Personal information
- Full name: Trevor George Blades
- Born: 22 June 1947 (age 79) Peterborough, Cambridgeshire, England
- Batting: Right-handed
- Role: Wicket-keeper

Domestic team information
- 1969–1977: Lincolnshire

Career statistics
| Competition | List A |
| Matches | 2 |
| Runs scored | 52 |
| Batting average | 52.00 |
| 100s/50s | –/– |
| Top score | 50* |
| Balls bowled | – |
| Wickets | – |
| Bowling average | – |
| 5 wickets in innings | – |
| 10 wickets in match | – |
| Best bowling | – |
| Catches/stumpings | 2/1 |
- Source: Cricinfo, 25 June 2011

= Trevor Blades =

English cricketer

Trevor George Blades (born 22 June 1947) is a former English cricketer. Blades was a right-handed batsman who fielded as a wicket-keeper. He was born in Peterborough, Cambridgeshire.

Blades made his debut for Lincolnshire in the 1969 Minor Counties Championship against Staffordshire. Blades played Minor counties cricket for Lincolnshire from 1969 to 1977, which included 26 Minor Counties Championship matches. He made his List A debut against Glamorgan in the 1st round of the 1974 Gillette Cup.

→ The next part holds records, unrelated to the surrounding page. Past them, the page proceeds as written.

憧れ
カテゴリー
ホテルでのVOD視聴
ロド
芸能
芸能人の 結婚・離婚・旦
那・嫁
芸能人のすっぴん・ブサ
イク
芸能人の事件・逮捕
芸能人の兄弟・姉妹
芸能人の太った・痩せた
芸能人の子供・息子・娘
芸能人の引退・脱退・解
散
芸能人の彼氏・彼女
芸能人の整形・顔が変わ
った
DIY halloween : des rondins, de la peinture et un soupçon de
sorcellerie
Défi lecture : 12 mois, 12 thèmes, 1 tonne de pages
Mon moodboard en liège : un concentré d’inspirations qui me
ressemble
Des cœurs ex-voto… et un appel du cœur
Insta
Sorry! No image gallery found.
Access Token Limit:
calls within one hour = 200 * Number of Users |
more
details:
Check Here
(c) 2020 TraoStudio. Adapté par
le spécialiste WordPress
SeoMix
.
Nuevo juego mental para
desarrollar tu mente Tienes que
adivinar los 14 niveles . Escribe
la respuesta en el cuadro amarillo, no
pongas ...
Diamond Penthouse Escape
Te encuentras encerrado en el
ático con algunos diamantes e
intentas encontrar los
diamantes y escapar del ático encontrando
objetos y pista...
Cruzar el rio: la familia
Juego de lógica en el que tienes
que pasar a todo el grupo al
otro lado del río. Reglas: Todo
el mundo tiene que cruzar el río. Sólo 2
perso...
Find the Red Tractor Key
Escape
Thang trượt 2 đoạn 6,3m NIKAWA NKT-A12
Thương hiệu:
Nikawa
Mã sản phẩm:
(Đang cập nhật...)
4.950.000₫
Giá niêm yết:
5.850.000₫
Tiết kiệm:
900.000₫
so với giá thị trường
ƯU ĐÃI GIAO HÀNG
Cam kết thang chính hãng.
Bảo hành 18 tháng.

He took a single catch and made a single stumping in the Glamorgans innings, while in the Lincolnshire innings he scored 50 not out to help guide Lincolnshire to a famous 6 wicket victory against their first-class opponents. He played a further List A match for Lincolnshire against Surrey in the following round. In this match, he took a single catch, while with the bat he scored 2 runs before being dismissed by Geoff Arnold, with Surrey winning by 123 runs.